The normal stress on the surface is

\[ \begin{eqnarray} \sigma & \; = \; & \matrix{ \left\{ 0.400 \;\; 0.600 \;\; 0.693 \right\} \\ \\ \\ } \left[ \matrix{ 50 & 10 & 30 \\ 10 & 95 & 20 \\ 30 & 20 & 15 } \right] \left\{ \matrix{ 0.400 \\ 0.600 \\ 0.693 } \right\} \\ \\ & = & 87.47 \text{ MPa} \end{eqnarray} \]
In order to compute a shear stress, we first need a specific one of an infinite number of unit vectors parallel to the surface. Let's choose \({\bf s} = (-0.832, \, 0.555, \, 0.000)\). A dot product will verify that this vector is perpendicular to \({\bf n}\).

\[ \begin{eqnarray} \tau & \; = \; & \matrix{ \left\{ -0.832 \;\; 0.555 \;\; 0.000 \right\} \\ \\ \\ } \left[ \matrix{ 50 & 10 & 30 \\ 10 & 95 & 20 \\ 30 & 20 & 15 } \right] \left\{ \matrix{ 0.400 \\ 0.600 \\ 0.693 } \right\} \\ \\ & = & 2.62 \text{ MPa} \end{eqnarray} \]
So there is very little shear on this face in the given s direction. But this doesn't mean that there is no shear on the face at all. To see this, choose a second direction parallel to the surface and perpendicular to the first s. Obtain this by crossing the unit normal vector with the first tangential vector.
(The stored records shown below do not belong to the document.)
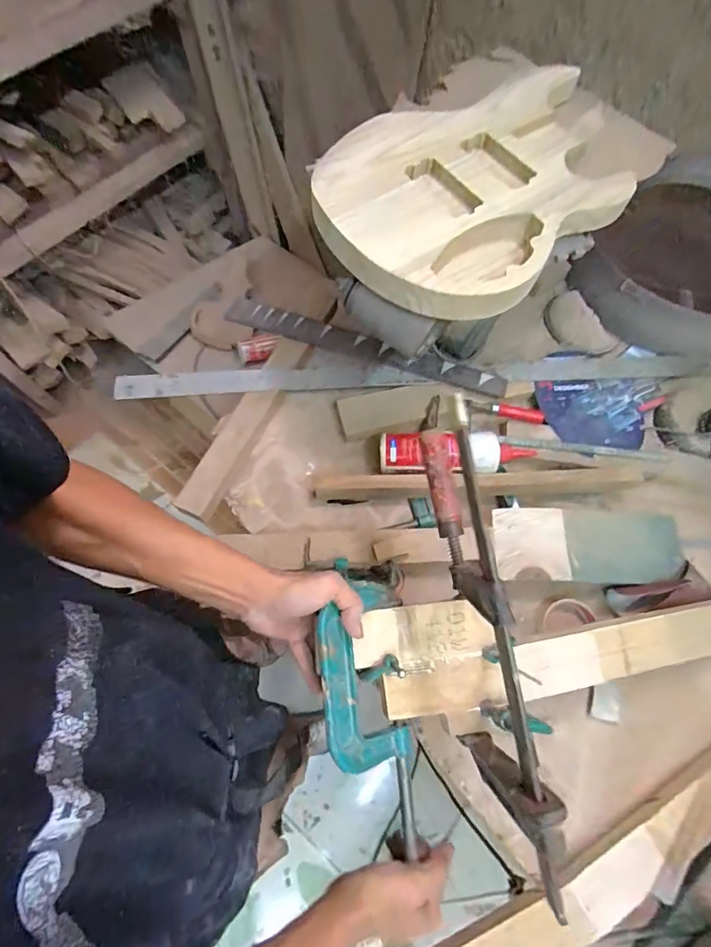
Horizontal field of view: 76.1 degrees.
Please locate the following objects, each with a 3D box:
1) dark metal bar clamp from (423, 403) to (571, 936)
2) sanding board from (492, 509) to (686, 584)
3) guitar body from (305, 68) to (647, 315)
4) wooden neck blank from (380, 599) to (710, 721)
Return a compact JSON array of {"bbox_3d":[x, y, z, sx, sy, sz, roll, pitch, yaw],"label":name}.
[{"bbox_3d":[0.112,0.114,0.419,0.034,0.150,0.335,-8,81,-2],"label":"dark metal bar clamp"},{"bbox_3d":[0.351,0.106,0.669,0.296,0.025,0.105,1,68,-8],"label":"sanding board"},{"bbox_3d":[0.174,-0.393,0.598,0.314,0.045,0.481,43,73,15],"label":"guitar body"},{"bbox_3d":[0.305,0.206,0.533,0.571,0.035,0.061,-4,67,-18],"label":"wooden neck blank"}]

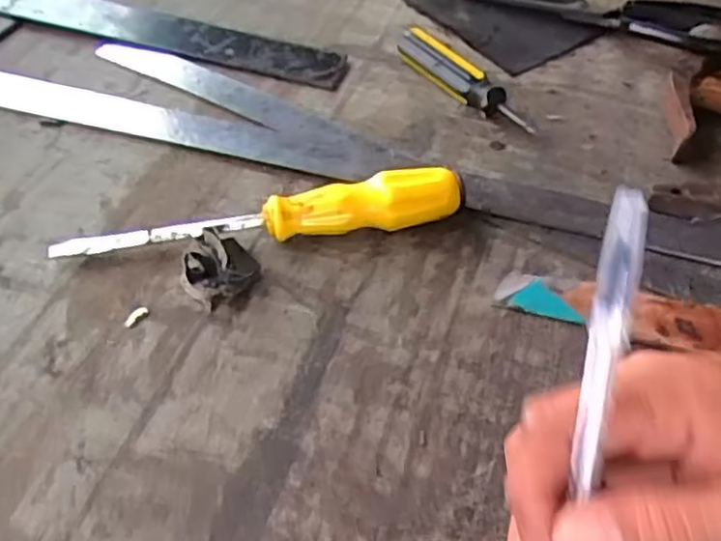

\[ \begin{eqnarray} {\bf n} \times {\bf s} \; & = & \; (0.400 \, {\bf i} + 0.600 \, {\bf j} + 0.693 \, {\bf k}) \times (-0.832 \, {\bf i} + 0.555 \, {\bf j} + 0.000 \, {\bf k}) \\ \\ & = & -0.385 \, {\bf i} - 0.576 \, {\bf j} + 0.721 \, {\bf k} \\ \end{eqnarray} \]
So the shear in the direction perpendicular to the first is

\[ \begin{eqnarray} \tau & \; = \; & \matrix{ \left\{ \text{-}0.385 \;\; \text{-}0.576 \;\; 0.721 \right\} \\ \\ \\ } \left[ \matrix{ 50 & 10 & 30 \\ 10 & 95 & 20 \\ 30 & 20 & 15 } \right] \left\{ \matrix{ 0.400 \\ 0.600 \\ 0.693 } \right\} \\ \\ & = & -36.33 \text{ MPa} \end{eqnarray} \]
So there is a good bit of shear stress in this perpendicular direction. And the negative value indicates that it is in the direction opposite of the s direction.

Transformation Tip

This transformation "trick" could be used to compute the normal and shear stresses on all six faces of a cube at any random orientation, and in the process, perform a complete coordinate transformation of a stress tensor. But it's actually easier to do \( \boldsymbol{\sigma}' = {\bf Q} \cdot \boldsymbol{\sigma} \cdot {\bf Q}^T\) just as is the case for strain tensors.

But the opposite is also true. The stress tensor can be replaced with the strain tensor to obtain

\[ \epsilon_{\text{normal}} \; = \; {\bf n} \cdot \boldsymbol{\epsilon} \cdot {\bf n} \qquad \text{and} \qquad \gamma / 2 \; = \; {\bf s} \cdot \boldsymbol{\epsilon} \cdot {\bf n} \]
Or in tensor notation as

\[ \epsilon_{\text{normal}} \; = \; \epsilon_{ij} \, n_i \, n_j \qquad \text{and} \qquad \gamma / 2 \; = \; \epsilon_{ij} \, s_i \, n_j \]
This works because since both stress and strain are tensors, then any math operation that applies to one also applies to the other.